[Collected data]
↓↓↓
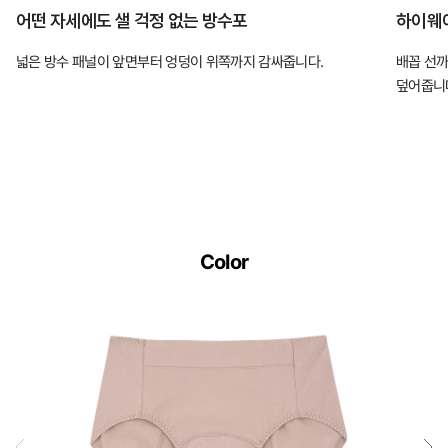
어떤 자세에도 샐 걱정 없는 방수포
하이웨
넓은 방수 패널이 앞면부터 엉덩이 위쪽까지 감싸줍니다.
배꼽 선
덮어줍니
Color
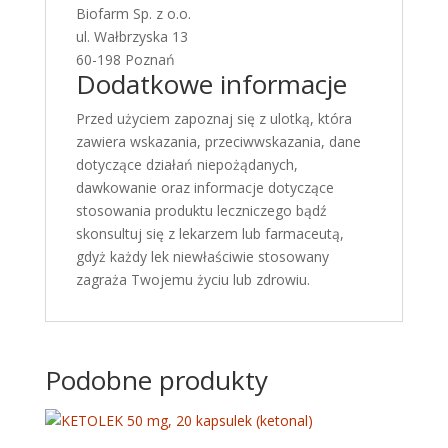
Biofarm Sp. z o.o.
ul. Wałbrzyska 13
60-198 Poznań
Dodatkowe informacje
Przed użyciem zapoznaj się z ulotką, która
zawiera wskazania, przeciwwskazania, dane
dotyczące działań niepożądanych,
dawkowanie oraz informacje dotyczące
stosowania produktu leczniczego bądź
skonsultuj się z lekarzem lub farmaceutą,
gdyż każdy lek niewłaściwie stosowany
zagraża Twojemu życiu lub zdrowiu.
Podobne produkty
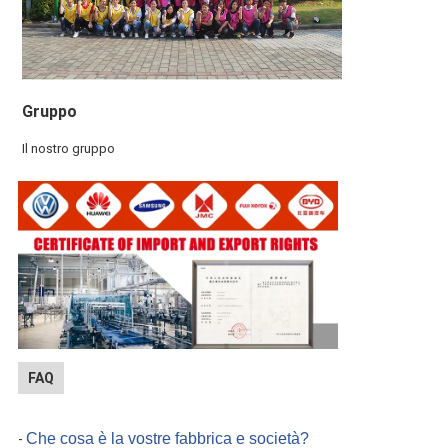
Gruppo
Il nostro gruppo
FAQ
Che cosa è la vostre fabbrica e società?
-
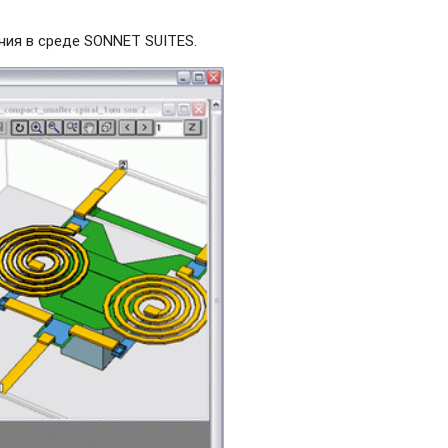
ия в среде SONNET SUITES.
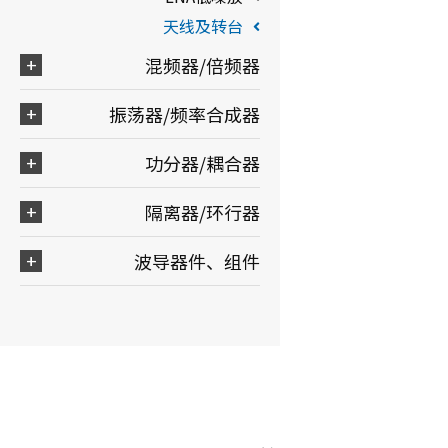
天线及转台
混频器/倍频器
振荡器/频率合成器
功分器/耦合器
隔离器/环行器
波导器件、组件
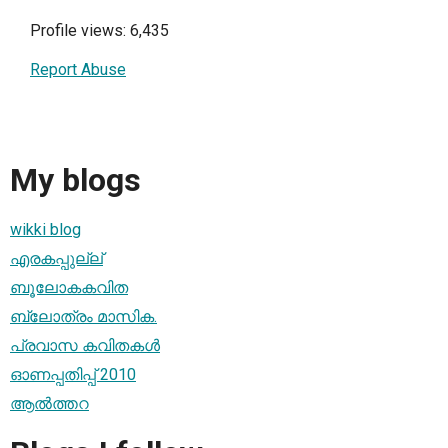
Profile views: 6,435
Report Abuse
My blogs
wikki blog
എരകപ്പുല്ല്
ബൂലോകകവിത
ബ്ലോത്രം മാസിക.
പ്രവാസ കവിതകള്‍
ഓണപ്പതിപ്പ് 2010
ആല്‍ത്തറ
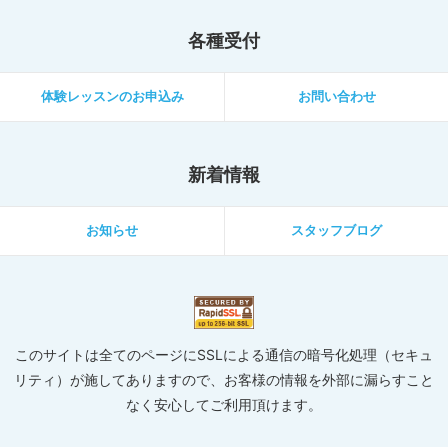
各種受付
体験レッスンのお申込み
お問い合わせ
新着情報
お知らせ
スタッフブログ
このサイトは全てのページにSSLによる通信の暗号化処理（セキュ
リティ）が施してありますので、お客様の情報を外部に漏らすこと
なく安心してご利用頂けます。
↑↑↑
Exercise aim: Copy every line of the material above word for word, leaving out the picture markers.

Written response:
어떤 자세에도 샐 걱정 없는 방수포
하이웨
넓은 방수 패널이 앞면부터 엉덩이 위쪽까지 감싸줍니다.
배꼽 선
덮어줍니
Color
Biofarm Sp. z o.o.
ul. Wałbrzyska 13
60-198 Poznań
Dodatkowe informacje
Przed użyciem zapoznaj się z ulotką, która
zawiera wskazania, przeciwwskazania, dane
dotyczące działań niepożądanych,
dawkowanie oraz informacje dotyczące
stosowania produktu leczniczego bądź
skonsultuj się z lekarzem lub farmaceutą,
gdyż każdy lek niewłaściwie stosowany
zagraża Twojemu życiu lub zdrowiu.
Podobne produkty
Gruppo
Il nostro gruppo
FAQ
Che cosa è la vostre fabbrica e società?
-
ия в среде SONNET SUITES.
天线及转台
混频器/倍频器
振荡器/频率合成器
功分器/耦合器
隔离器/环行器
波导器件、组件
Profile views: 6,435
Report Abuse
My blogs
wikki blog
എരകപ്പുല്ല്
ബൂലോകകവിത
ബ്ലോത്രം മാസിക.
പ്രവാസ കവിതകള്‍
ഓണപ്പതിപ്പ് 2010
ആല്‍ത്തറ
各種受付
体験レッスンのお申込み
お問い合わせ
新着情報
お知らせ
スタッフブログ
このサイトは全てのページにSSLによる通信の暗号化処理（セキュ
リティ）が施してありますので、お客様の情報を外部に漏らすこと
なく安心してご利用頂けます。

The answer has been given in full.